Wenn das durchgeht, werden halt die Firmen einfach keine Frauen mehr einstellen! Wenn das durchgeht, werden in Zukunft nicht die benachteiligten Frauen mehr, sondern die bevorzugten Männer weniger verdienen. Angleichung nach unten. Die Firmen sind ja nicht blöd. So viel Aufregung. Und so überflüssig. Was wäre dabei, Gehälter nicht nur – wie gefordert – anonymisiert, sondern überhaupt offenzulegen?

Zunächst einmal: Die Vertraulichkeit bei Gehaltsverhandlungen schützt weniger den Lohnempfänger oder die Lohnempfängerin vor der Missgunst der übrigen Belegschaft als vielmehr die Firmenleitung davor, sich für ihre Lohn­politik rechtfertigen zu müssen. Das Besondere an angeblichen Sonderkonditionen kann ja auch sein, dass sie besonders schlecht sind. Das erfährt man aber nicht, wenn ­einem die Vergleichsmöglichkeiten fehlen.
Weiters: Leistung kann verglichen werden. Genau das ist im Prinzip die Ausgangsbasis von Gehaltsschemata. Welche Kriterien dabei ins Gewicht fallen und was für Maßstäbe angelegt werden sollen, ist diskutierbar, aber diskutieren kann man nur, wenn man konkret weiß, worüber.

Besser Verdienende, die aus einsehbaren Gründen besser verdienen, brauchen den Vergleich nicht zu scheuen. Und einer, der besser verdient, weil er halt geschickter verhandelt hat, müsste sich bloß die Frage gefallen lassen, ob das schon alles war, was er zu bieten hat(te). Dass kein Neid geschürt werden dürfe, mutet sonderbar an, schließlich geht es um Einkommensgerechtigkeit und nicht um fromme Tugenden. Keinen Neid schüren, was heißt denn das im Klartext? Alle, die für gute Leistung schlecht entlohnt werden, mögen sich damit zufriedengeben, dass sie sich in christlicher Selbstlosigkeit üben dürfen?

Dann werden halt keine Frauen mehr eingestellt! Eine kühne Behauptung.
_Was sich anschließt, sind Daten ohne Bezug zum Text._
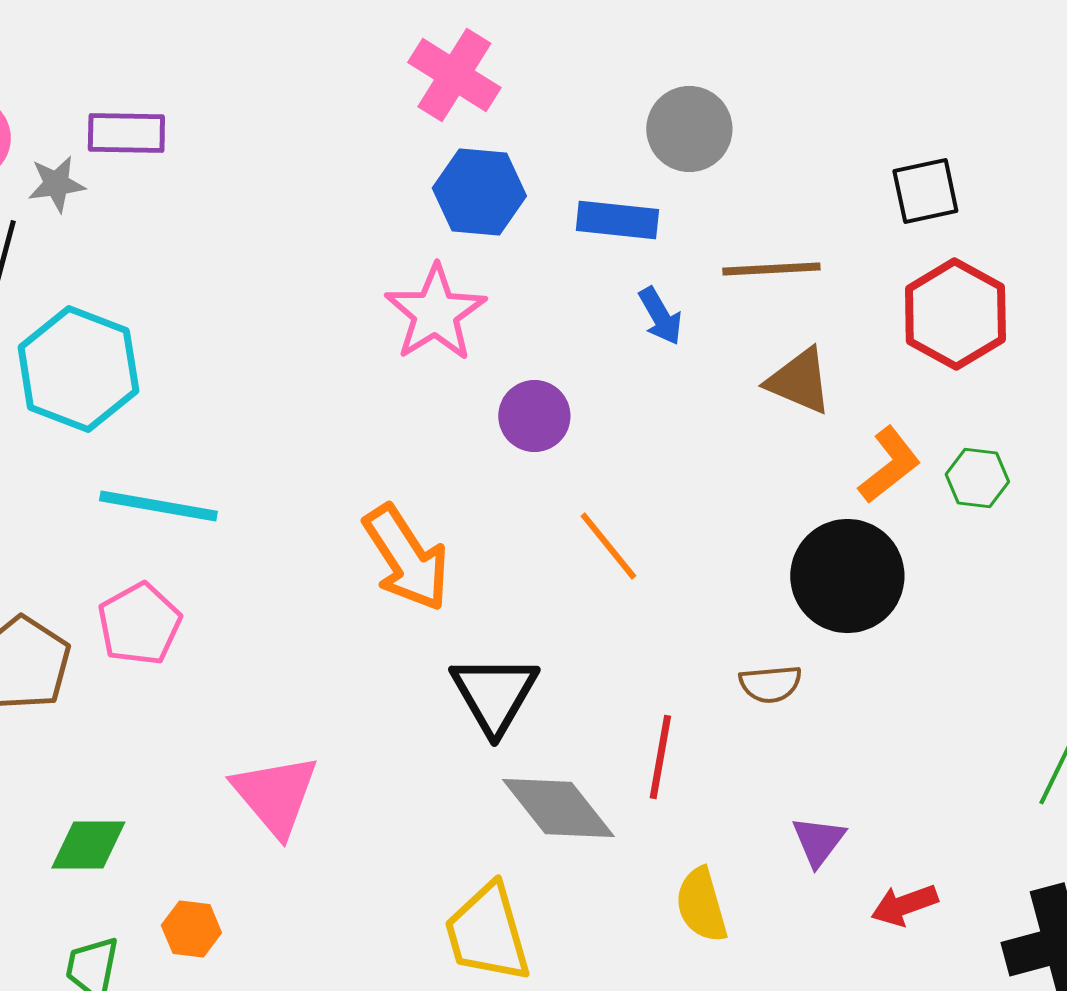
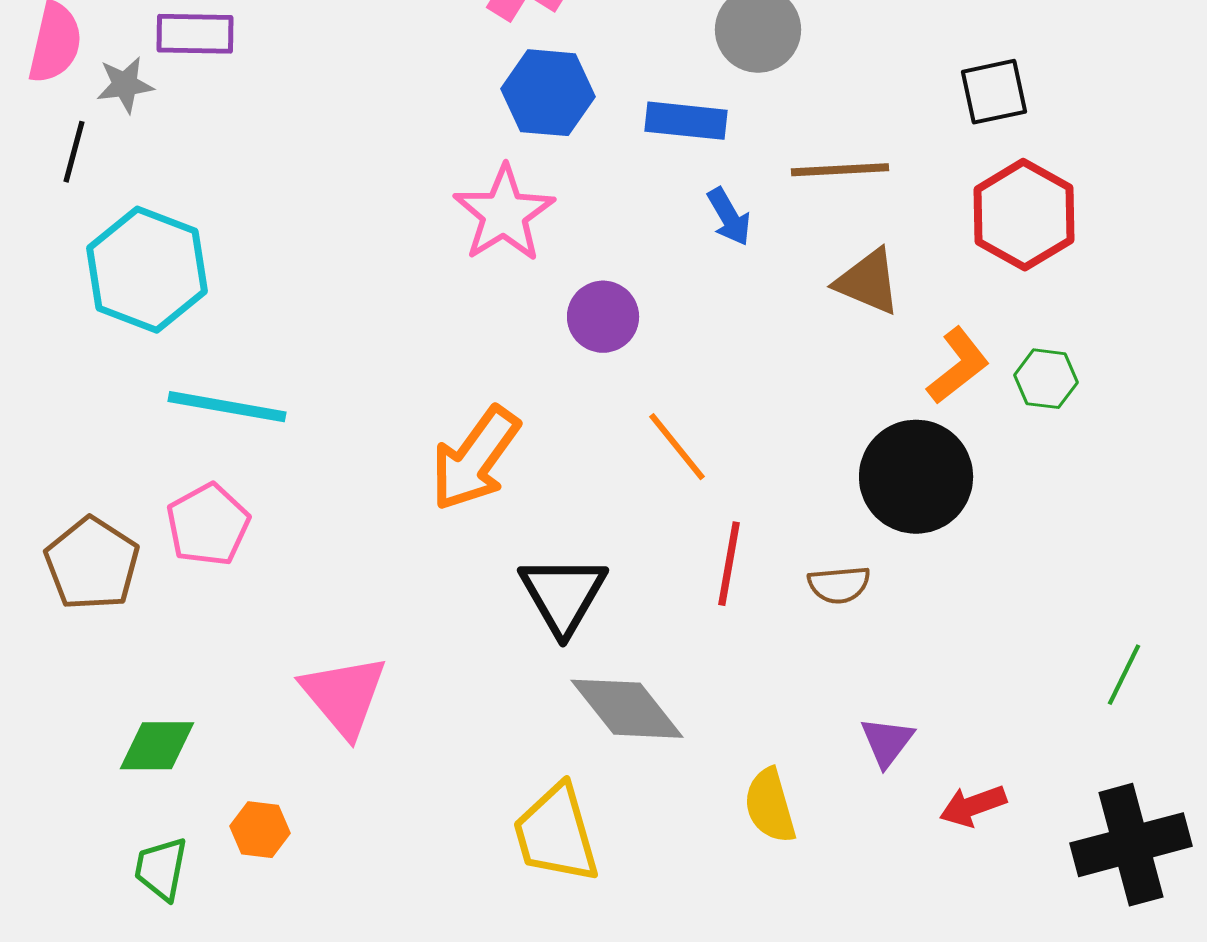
orange arrow: (406, 558) -> (475, 459), turned 69
red line: (660, 757) -> (729, 564), moved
Inkludiert sie doch genau das, was angeblich gar nicht existiert: die selbstverständliche Voraussetzung, dass es weibliche Arbeitskräfte billiger zu geben hätten. Dass in Zeiten der Wirtschaftskrise eher mit Gehaltskürzungen für Männer zu rechnen ist als mit Gehaltserhöhungen für Frauen, mag eine berechtigte Befürchtung sein, ist aber kein Grund, an geschlechtsspezifischer Ungleichbezahlung festzuhalten. Ungleichbezahlung hält die Krise nämlich nicht auf.